Extract the full listing verbatim and drop any pictures from your copy.
Top of EXTRACTED INFORMATION
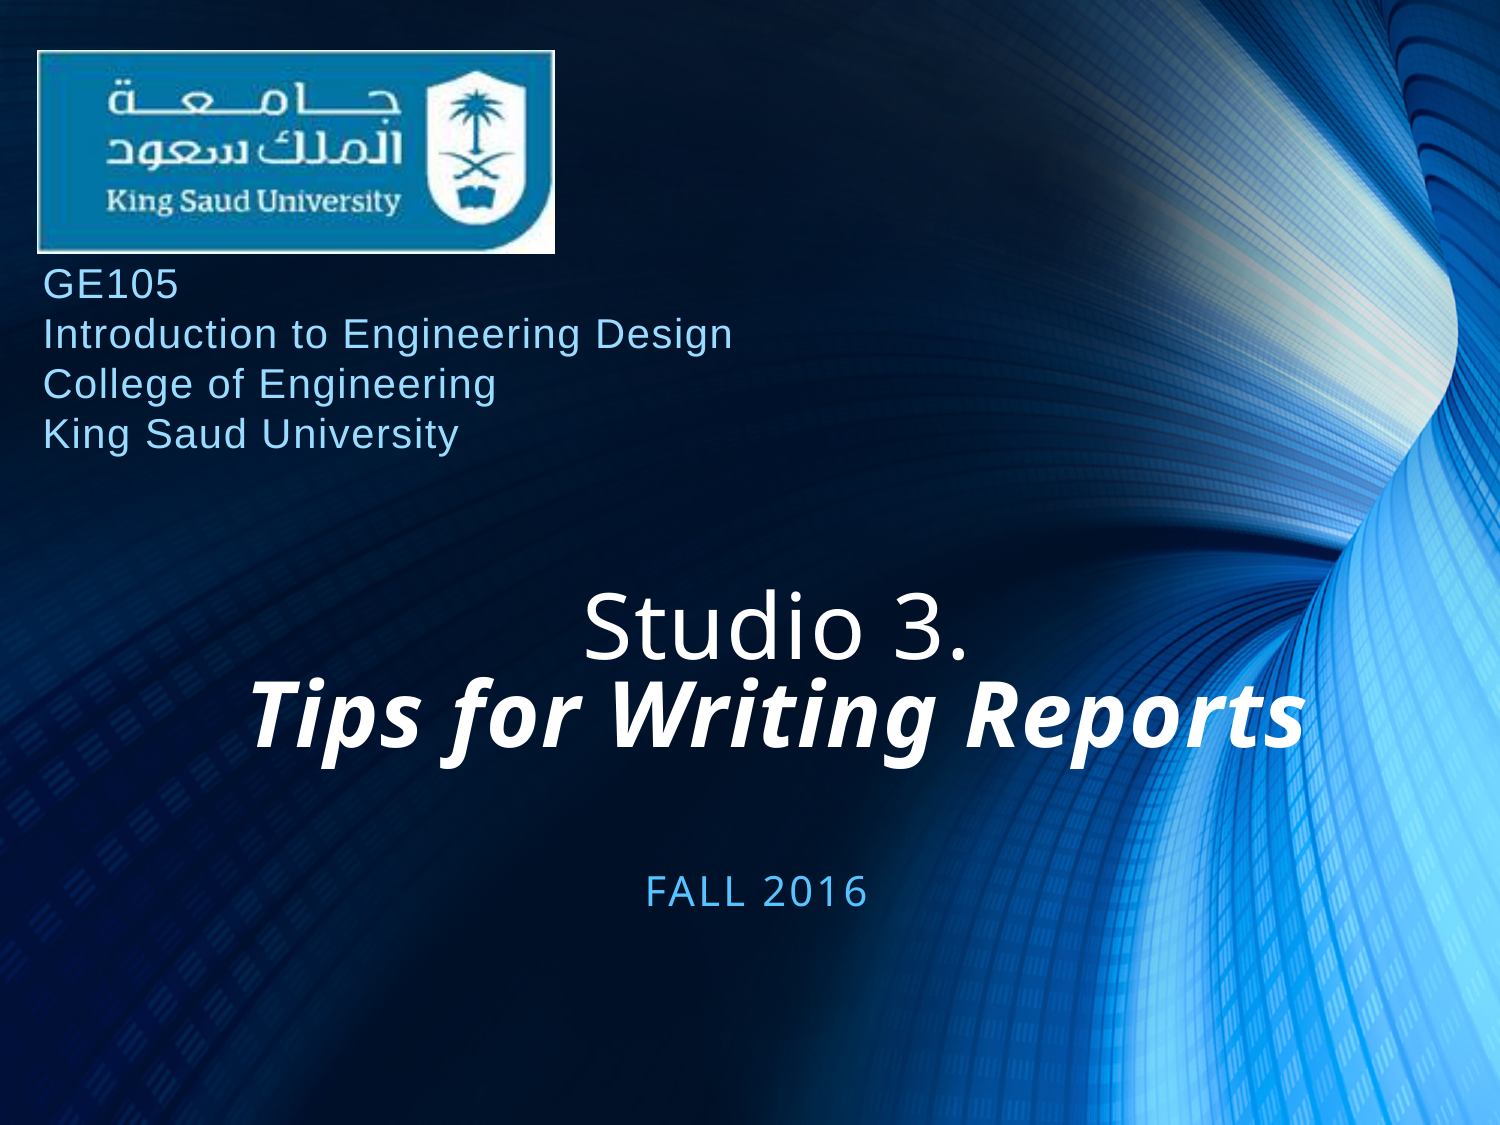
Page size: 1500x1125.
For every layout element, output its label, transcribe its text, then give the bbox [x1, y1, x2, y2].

picture [0, 0, 1500, 1125]
subtitle FALL 2016 [112, 862, 1400, 1125]
text_box GE105 Introduction to Engineering Design College of Engineering King Saud University [27, 249, 778, 510]
title Studio 3. Tips for Writing Reports [27, 469, 1500, 773]
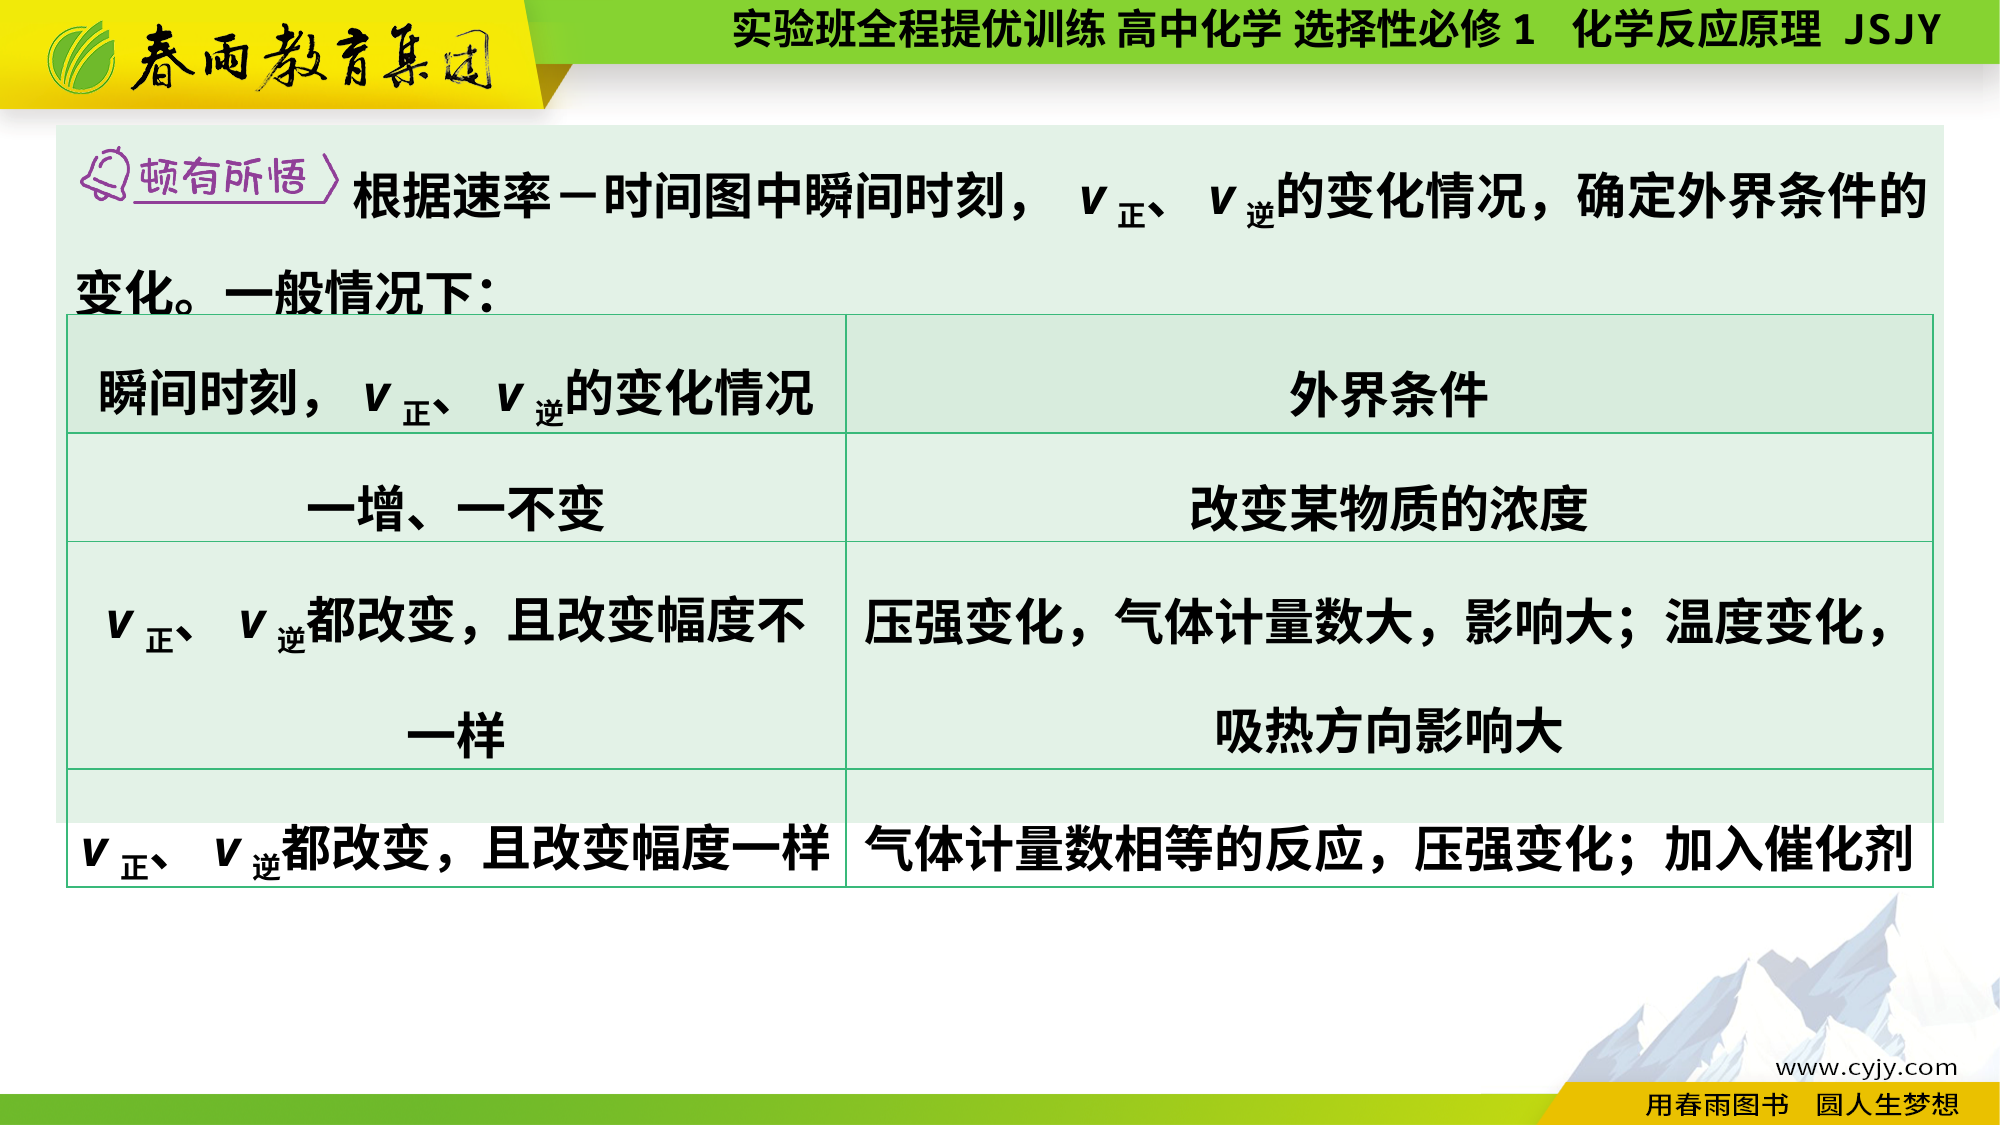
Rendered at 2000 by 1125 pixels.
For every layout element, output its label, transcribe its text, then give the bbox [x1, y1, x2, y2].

picture [0, 0, 2000, 1125]
table_cell 气体计量数相等的反应，压强变化；加入催化剂 [847, 834, 1932, 886]
table_cell v正、v逆都改变，且改变幅度一样 [68, 834, 845, 886]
Bottom of EXTRACTED INFORMATION
## ANSWER SPACE:
Page size: 1500x1125.
For every layout element, output its label, transcribe its text, then give the bbox [x1, y1, x2, y2].

picture [0, 0, 1500, 1125]
subtitle FALL 2016 [112, 862, 1400, 1125]
text_box GE105 Introduction to Engineering Design College of Engineering King Saud University [27, 249, 778, 510]
title Studio 3. Tips for Writing Reports [27, 469, 1500, 773]
Rendered at 2000 by 1125 pixels.
For every layout element, output its label, transcribe its text, then give the bbox [x1, y1, x2, y2].

picture [0, 0, 2000, 1125]
table_cell 气体计量数相等的反应，压强变化；加入催化剂 [847, 834, 1932, 886]
table_cell v正、v逆都改变，且改变幅度一样 [68, 834, 845, 886]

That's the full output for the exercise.